Excerpted text:
Francis Momoh

Personal information
- Date of birth: 25 March 2001 (age 25)
- Place of birth: Kaduna, Nigeria
- Height: 1.87 m (6 ft 2 in)
- Position: Forward

Team information
- Current team: FC Winterthur
- Number: 14

Youth career
- 2018: Heartland
- 2019: Grasshoppers

Senior career*
- Years: Team / Apps / (Gls)
- 2019–2024: Grasshoppers / 73 / (10)
- 2020–2021: Grasshoppers U21 / 20 / (13)
- 2024–2025: LNZ Cherkasy / 25 / (2)
- 2025–: Winterthur / 11 / (0)

= Francis Momoh =

Nigerian footballer

Francis Momoh (born 25 March 2001) is a Nigerian professional footballer who plays as a forward for Swiss Super League side FC Winterthur.

== Club career ==
===Grasshopper Club Zürich===
In August 2019, Momoh made the jump to Europe, where he was signed by Swiss club Grasshoppers, who play in the top Swiss league, the Swiss Super League. He gave his debut for the first team on 5 October 2019 in a 3–0 victory over FC Wil, where he was subbed on in the 79th minute.

For the 2020–21 season, he was transferred to the secondary squad, who play in the 1. Liga. He shot four goals in five games during this season. On 28 October 2021, Momoh extended his contract with Grasshoppers until 2024.

Task instructions:
[1] According to the Francis Momoh profile, why does his senior career include a stint with Grasshoppers U21 in 2020–2021?
[2] Print the passage of the Francis Momoh profile between "Senior career*" and "Winterthur / 11 / (0)", inclusive.

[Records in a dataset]
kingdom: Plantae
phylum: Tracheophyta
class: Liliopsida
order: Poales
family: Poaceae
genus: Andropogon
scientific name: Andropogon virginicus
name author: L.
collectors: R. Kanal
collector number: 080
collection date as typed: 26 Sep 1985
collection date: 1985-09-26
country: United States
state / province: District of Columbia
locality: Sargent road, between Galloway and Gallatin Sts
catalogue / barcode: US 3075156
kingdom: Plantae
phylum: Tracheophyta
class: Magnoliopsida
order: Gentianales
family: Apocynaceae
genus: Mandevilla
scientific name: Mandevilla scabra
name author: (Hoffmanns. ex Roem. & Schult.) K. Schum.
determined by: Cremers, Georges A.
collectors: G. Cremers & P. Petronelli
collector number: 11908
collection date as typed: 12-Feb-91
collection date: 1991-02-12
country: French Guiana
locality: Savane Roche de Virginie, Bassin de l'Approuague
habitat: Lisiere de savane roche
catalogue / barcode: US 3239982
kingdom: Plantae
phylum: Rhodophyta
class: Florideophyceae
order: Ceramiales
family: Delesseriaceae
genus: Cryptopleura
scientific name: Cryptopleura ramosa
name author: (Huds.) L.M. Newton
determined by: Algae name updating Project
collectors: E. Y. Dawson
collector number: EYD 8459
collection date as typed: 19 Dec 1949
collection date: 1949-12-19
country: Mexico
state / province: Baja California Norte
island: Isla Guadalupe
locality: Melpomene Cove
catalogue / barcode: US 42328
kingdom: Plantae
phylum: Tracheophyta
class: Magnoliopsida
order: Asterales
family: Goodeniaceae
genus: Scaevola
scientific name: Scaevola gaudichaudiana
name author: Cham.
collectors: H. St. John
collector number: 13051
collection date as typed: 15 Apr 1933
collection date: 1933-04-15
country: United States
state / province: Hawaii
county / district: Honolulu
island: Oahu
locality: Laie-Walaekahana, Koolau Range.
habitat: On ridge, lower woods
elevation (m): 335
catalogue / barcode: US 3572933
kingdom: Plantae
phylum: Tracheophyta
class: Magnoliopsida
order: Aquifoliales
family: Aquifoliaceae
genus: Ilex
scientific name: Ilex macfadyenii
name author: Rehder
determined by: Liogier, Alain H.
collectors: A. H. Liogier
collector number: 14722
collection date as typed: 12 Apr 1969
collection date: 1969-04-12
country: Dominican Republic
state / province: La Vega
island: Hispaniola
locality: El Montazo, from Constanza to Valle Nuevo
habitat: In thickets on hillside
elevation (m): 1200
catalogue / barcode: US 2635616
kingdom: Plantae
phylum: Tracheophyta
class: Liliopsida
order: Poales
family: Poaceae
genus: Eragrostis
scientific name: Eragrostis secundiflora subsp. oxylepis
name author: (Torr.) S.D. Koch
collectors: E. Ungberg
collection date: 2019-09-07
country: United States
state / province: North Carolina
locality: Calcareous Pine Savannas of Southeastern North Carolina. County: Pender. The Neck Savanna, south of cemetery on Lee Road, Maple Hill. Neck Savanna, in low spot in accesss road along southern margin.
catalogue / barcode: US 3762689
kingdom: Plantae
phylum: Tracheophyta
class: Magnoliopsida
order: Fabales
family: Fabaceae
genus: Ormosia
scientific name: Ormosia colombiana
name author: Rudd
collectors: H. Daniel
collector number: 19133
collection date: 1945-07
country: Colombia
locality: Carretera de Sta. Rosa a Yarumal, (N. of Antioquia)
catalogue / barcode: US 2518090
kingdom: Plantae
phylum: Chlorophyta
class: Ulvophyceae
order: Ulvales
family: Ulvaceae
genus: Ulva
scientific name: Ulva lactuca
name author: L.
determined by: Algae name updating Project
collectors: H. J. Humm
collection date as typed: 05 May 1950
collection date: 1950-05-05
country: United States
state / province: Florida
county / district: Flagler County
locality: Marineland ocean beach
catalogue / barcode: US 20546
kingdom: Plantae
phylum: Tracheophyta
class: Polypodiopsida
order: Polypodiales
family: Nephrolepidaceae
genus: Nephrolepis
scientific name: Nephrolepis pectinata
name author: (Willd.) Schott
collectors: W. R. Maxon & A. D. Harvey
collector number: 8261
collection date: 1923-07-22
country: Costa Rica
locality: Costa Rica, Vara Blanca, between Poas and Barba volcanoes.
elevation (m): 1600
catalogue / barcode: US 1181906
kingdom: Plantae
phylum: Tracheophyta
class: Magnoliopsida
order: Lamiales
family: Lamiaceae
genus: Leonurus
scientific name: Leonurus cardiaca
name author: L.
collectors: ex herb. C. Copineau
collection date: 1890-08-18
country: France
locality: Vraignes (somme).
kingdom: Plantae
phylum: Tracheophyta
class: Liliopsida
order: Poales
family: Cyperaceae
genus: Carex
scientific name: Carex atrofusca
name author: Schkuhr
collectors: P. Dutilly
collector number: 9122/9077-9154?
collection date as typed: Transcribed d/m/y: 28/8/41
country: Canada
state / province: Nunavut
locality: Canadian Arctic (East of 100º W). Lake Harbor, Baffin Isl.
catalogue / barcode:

Answers to this exercise:
[1] For the 2020–21 season, Momoh was transferred to the Grasshoppers secondary squad, which plays in the 1. Liga.

[2]
Senior career*
- Years: Team / Apps / (Gls)
- 2019–2024: Grasshoppers / 73 / (10)
- 2020–2021: Grasshoppers U21 / 20 / (13)
- 2024–2025: LNZ Cherkasy / 25 / (2)
- 2025–: Winterthur / 11 / (0)